Significant payroll tax changes affecting general medical practitioners have been made in several states. While the changes apply retrospectively, Queensland and South Australia have each provided an amnesty to affected medical practices.

In the recent High Court decision in Vanderstock & Anor v State of Victoria [2023] HCA 30, it was held that subsection 7(1) of the Zero and Low Emission Vehicle Distance-based Charge Act 2021 (Vic) is invalid on the basis that it imposes a duty of excise within the meaning of section 90 of the constitution (which grants exclusive power to the federal Parliament to impose duties of customs and excise). This decision is likely to have significant implications for states’ ability to collect revenue from these sources.

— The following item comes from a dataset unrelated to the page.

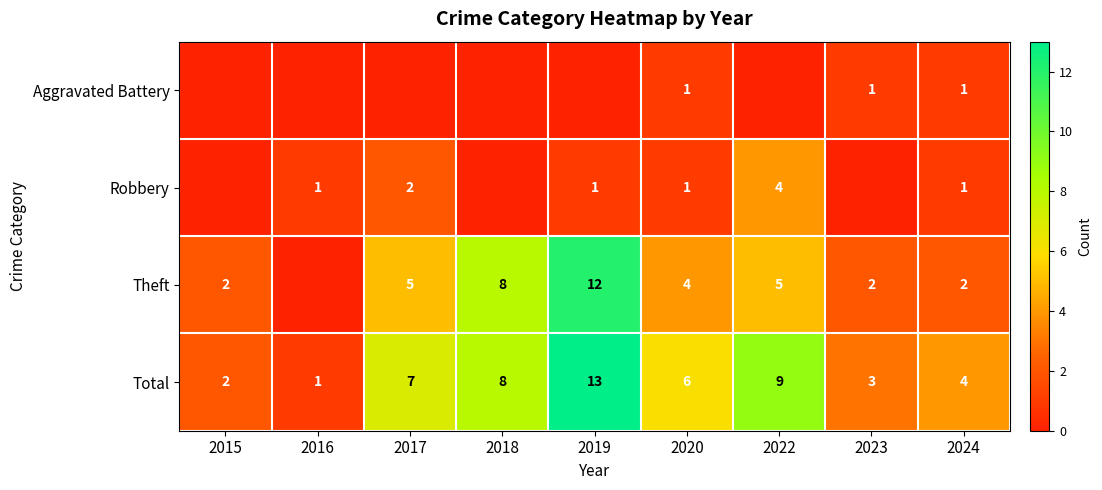

Where is Total nearest to the value 7?

2017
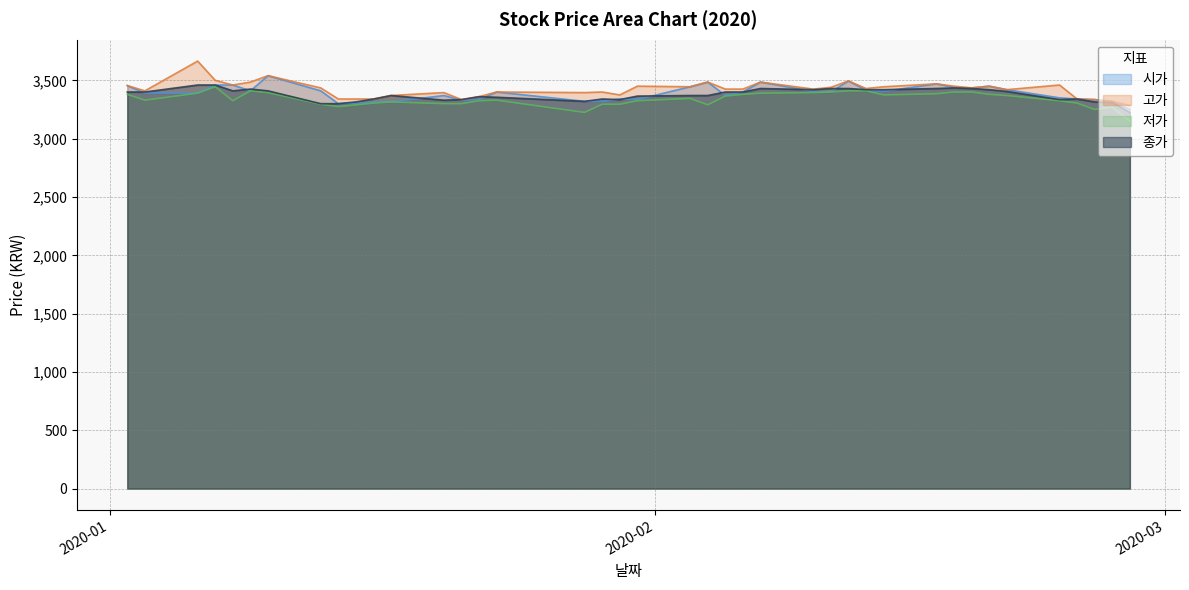

What is the maximum value for 저가?

3445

On 1 December 2023, the federal Treasurer announced that the Commonwealth and the states and territories will work together on long-term options for zero-emission vehicles user charging in light of the Vanderstock decision and develop options in response to the implications of the decision on sources of state revenue.

Looking ahead

We expect to see progression, finalisation, and enactment of the various measures announced or released for consultation in 2023. The government’s approach to tackling the list of announced but unenacted measures, such as the corporate tax residency amendments, the individual tax residency rules, and Division 7A reforms remains uncertain.

On the administrative front, registered agents will continue to grasp the expanded application of client-agent linking, navigate the new beta version of the ATO website, and work with clients to manage their outstanding tax debts against the backdrop of the ATO’s firmer approach to debt collection.

Robyn Jacobson is the senior advocate at the Tax Institute.